Me sentía tremendamente emocionado de recorrer sus calles de arena y visitar sus principales mezquitas y su zoco. Es cierto que ya ha perdido la gran magnificencia de que gozó en siglos anteriores, pero no es una ciudad que decepcione a quien esté familiarizado con la historia de los grandes viajeros del pasado, pues Tombuctú fue uno de los lugares más impenetrables para los europeos hasta su colonización por los franceses. Visité, además, la mezquita de Djingareyber y varias madrazas antiguas. Observé que se conservan cinco placas instaladas en las paredes de sus callejones, dedicadas a cinco exploradores célebres, indicando el tiempo de su visita: René Caillié, de 1827 a 1828. Alexander Gordon Laing, muerto allí en 1826, por espía. El alemán Heinrich Barth, de 1853 a 1854. El austriaco Oskar Lenz, en 1880. Y el estadounidense Berky, que recorrió el Sáhara desde Biskra a Timbuktú de 1912 a 1913.

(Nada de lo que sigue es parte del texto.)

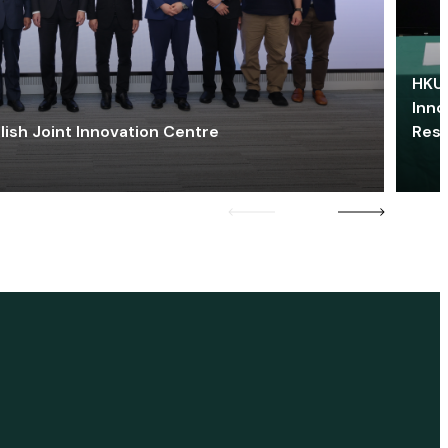
HKU 
Inno
lish Joint Innovation Centre
Res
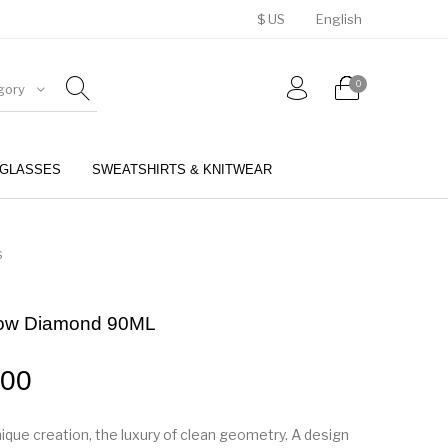
$ US
English
0
gory
GLASSES
SWEATSHIRTS & KNITWEAR
BELTS
PERFUMES
S
low Diamond 90ML
.00
nique creation, the luxury of clean geometry. A design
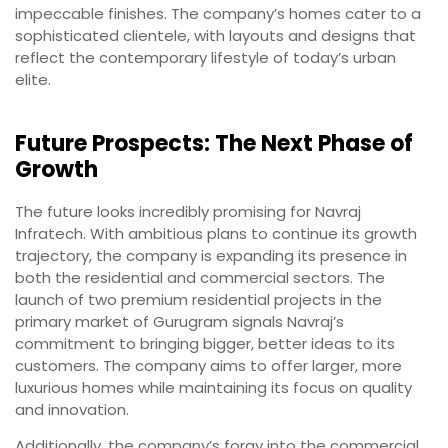
impeccable finishes. The company’s homes cater to a
sophisticated clientele, with layouts and designs that
reflect the contemporary lifestyle of today’s urban
elite.
Future Prospects: The Next Phase of
Growth
The future looks incredibly promising for Navraj
Infratech. With ambitious plans to continue its growth
trajectory, the company is expanding its presence in
both the residential and commercial sectors. The
launch of two premium residential projects in the
primary market of Gurugram signals Navraj’s
commitment to bringing bigger, better ideas to its
customers. The company aims to offer larger, more
luxurious homes while maintaining its focus on quality
and innovation.
Additionally, the company’s foray into the commercial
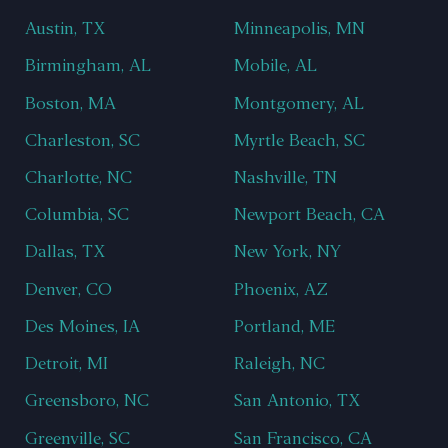
Austin, TX
Minneapolis, MN
Birmingham, AL
Mobile, AL
Boston, MA
Montgomery, AL
Charleston, SC
Myrtle Beach, SC
Charlotte, NC
Nashville, TN
Columbia, SC
Newport Beach, CA
Dallas, TX
New York, NY
Denver, CO
Phoenix, AZ
Des Moines, IA
Portland, ME
Detroit, MI
Raleigh, NC
Greensboro, NC
San Antonio, TX
Greenville, SC
San Francisco, CA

Precisamente René Caillié es uno de mis viajeros favoritos de todos los tiempos. Nació en 1799 junto al Golfo de Vizcaya, hijo de un padre borrachín y de una madre panadera. Se quedaría huérfano a los once años, cuando se puso a trabajar de aprendiz de zapatero, pero en sus ratos libres se deleitaba leyendo libros de viajes, siendo su preferido el de Robinson Crusoe. Pronto dejó de jugar con sus compañeros para ensimismarse ante la visión del mapa de África. A los dieciséis años su pasión por vivir aventuras lo llevó a embarcarse para Senegal, con 60 francos en el bolsillo, como ayudante de un oficial. René Caillié sería el primer extranjero no musulmán en penetrar en la prohibida Tombuctú y salir de ella sin ser asesinado, como les sucedió a otros osados viajeros europeos. Acabada la instructiva visita a Tombuctú, regresé a Kabara y de allí embarqué hasta Mopti, adonde llegué al cabo de dos días más de navegación. Años más tarde vi un letrero en Zagora (Marruecos) indicando que a pie se tardaban 52 días en llegar a Tombuctú.